> [WHAT IS EXPECTED]
Word for word, restate the data that follows, omitting the images.

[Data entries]
■ ■ ■

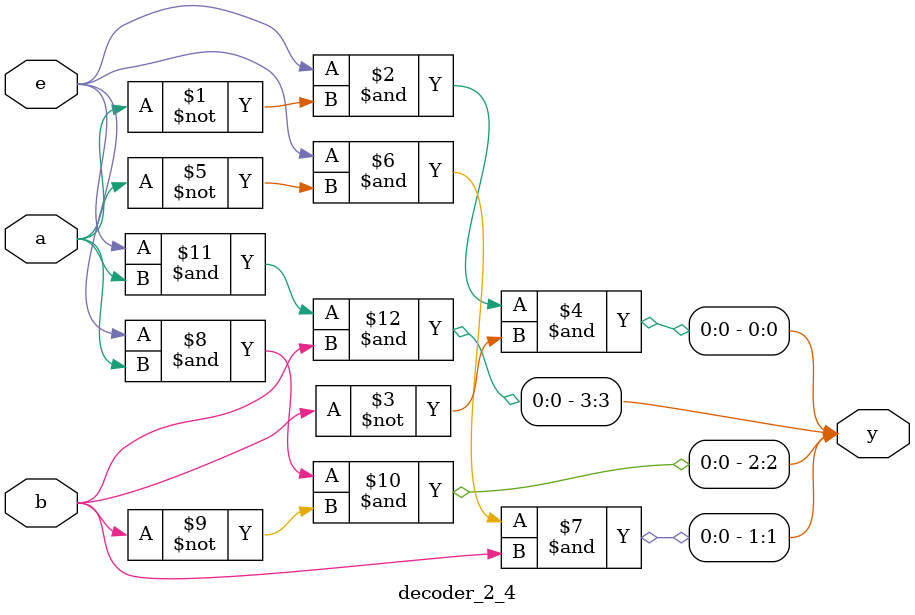
<source format=v>
/* Decoder 2x4 with active high enable*/

module decoder_2_4 (a,b,e,y);

	input a,b,e;
	output [3:0]y;

	assign y[0]= e &(~a)&(~b);	
	assign y[1]= e &(~a)& b;
	assign y[2]= e& a & (~b);
	assign y[3]=e & a & b;

endmodule
</source>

■ ■ ■

> [ANSWER FOR THE TASK]
<source format=v>
/* Decoder 2x4 with active high enable*/

module decoder_2_4 (a,b,e,y);

	input a,b,e;
	output [3:0]y;

	assign y[0]= e &(~a)&(~b);	
	assign y[1]= e &(~a)& b;
	assign y[2]= e& a & (~b);
	assign y[3]=e & a & b;

endmodule
</source>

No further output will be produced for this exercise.